Director – Jaco Van Dormael – 2015 – Belgium – Cert. 15 – 113m
Original UK release date 25/03/2016, cert.15, 113 mins
Showing on BFI Player from Thursday, July 20th, 2023
The idea of God being an utter bastard sounds theologically none too edifying, yet in the hands of Flemish director Jaco Van Dormael (Toto The Hero/1991, The Eighth Day/1996) that’s not the case. It’s whimsical in the same way as Ralph Richardson playing the Supreme Being bumbling around at the end of Time Bandits (Terry Gilliam, 1981) in a lounge lizard suit mumbling, “I think it has to do with free will, or something.”
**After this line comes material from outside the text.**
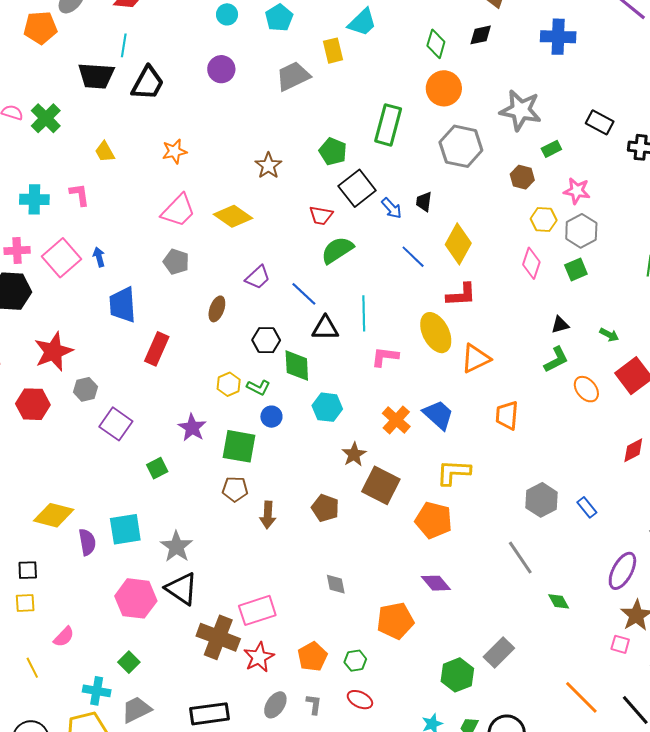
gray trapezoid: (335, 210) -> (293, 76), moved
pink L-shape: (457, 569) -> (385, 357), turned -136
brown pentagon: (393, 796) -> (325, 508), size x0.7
Empty, present day Brussels replaces the Garden of Eden where Adam wanders around nude save for a black rectangular special effect covering his privates to meet Eve (her name tag) behind a deserted cafeteria counter. Much begatting extends their family. Grumpy old man God (Benoît Poelvoorde) writes rules for creation on his study computer, e.g. another queue always moves faster than the one you’re in. His son, as we know, went off to garner twelve disciples and four testaments. His timid, much put upon wife (Yolande Moreau) is a baseball fan who thinks there were six disciples too few, eighteen being the number of players in a baseball team. Ten year old daughter Éa (Pili Groyne) revolts, sends text messages telling each person how long they have to live, locks God’s computer screen then escapes into creation via a tunnel from the washing machine to a launderette to seek her own six disciples and gospel writer.
Despite much (not very explicit) sex – including Catherine Deneuve leaving her boring husband for a zoo gorilla – and a little violence (a serial killer in love with one of his targets), it’s all highly inventive and utterly charming if theologically incorrect, with nothing I personally wouldn’t want a ten-year-old to see. All this, plus the suggestion that a loving God might, in fact, be female.
Review originally published in (the final issue of) Third Way, May 2016, to coincide with the film’s UK theatrical release date 25/03/2016.
See also alternative review originally published in Reform, September 2016, to coincide with the film’s UK DVD release.
Showing on BFI Player from Thursday, July 20th, 2023.